Objectives The aim of our study was to determine which factors are important for rheumatologists and for their patients in deciding that the current treatment is not successful and should be changed.
Methods We provided 90 rheumatologists (62 women and 28 men) and 82 RA patients (68 women and 14 men) with a 9-item questionnaire. The factors associated with the treatment failure suggested in the questionnaire were: persistent joint pain, deterioration of functional ability, persistent swelling of the joints, morning stiffness lasting more than one hour, tiredness, high erythrocyte sedimentation rate (ESR), worsening of erosions, rheumatologist’s decision about current therapy (patients’ questionnaire), patient’s opinion about worsening of the disease (rheumatologists’ questionnaire) and difficulties in performing paid work. The respondents were encouraged to add other relevant factors and comments.
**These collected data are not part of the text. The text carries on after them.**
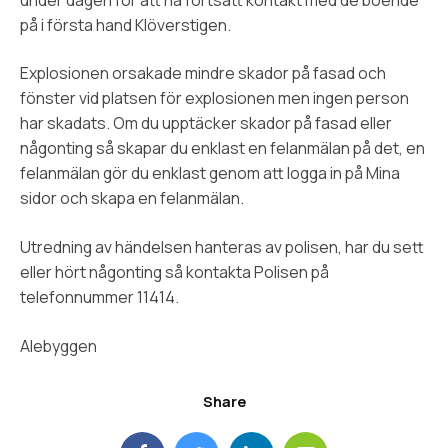
på i första hand Klöverstigen.
Explosionen orsakade mindre skador på fasad och
fönster vid platsen för explosionen men ingen person
har skadats. Om du upptäcker skador på fasad eller
någonting så skapar du enklast en felanmälan på det, en
felanmälan gör du enklast genom att logga in på Mina
sidor och skapa en felanmälan.
Utredning av händelsen hanteras av polisen, har du sett
eller hört någonting så kontakta Polisen på
telefonnummer 11414.
Alebyggen
Share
Each factor was scored from 0 (not important) to 5 (very important) according to Likert’s scale.
We compared the importance scores amongst rheumatologists and patients.
Results Patients’ mean age was 61.4 (±10.9) and mean disease duration was 10.4 (±8.2) years. Rheumatologists’ mean age was 49.7 (±11.7) years. The most important reasons for rheumatologists to decide about a more aggressive treatment were: number of swollen joints, worsening of erosions, high ESR, deterioration of functional ability and morning stiffness. For the patients, the most important were: their doctor’s decision, deterioration of functional ability, persistent pain, worsening of erosions, and tiredness. Statistically significant differences between rheumatologists and patients were found for opinions about: swelling of the joints, ESR, morning stiffness, worsening of erosions and attitude to paid work (p<0.01). The importance of joint pain, deterioration of functional ability and tiredness was similar in both groups. There were no significant differences in opinions between women and men amongst the patients. Female rheumatologists were more inclined to strongly consider patients’ opinion than male rheumatologists were. The most common additional item added by the patients was drug intolerance. The most common additional item added by rheumatologists was high disease activity score (DAS28).
Conclusions Different factors are important for patients and rheumatologists in assessing treatment failure. Insufficient communication between patients and doctors can result in a delay in introducing a proper treatment.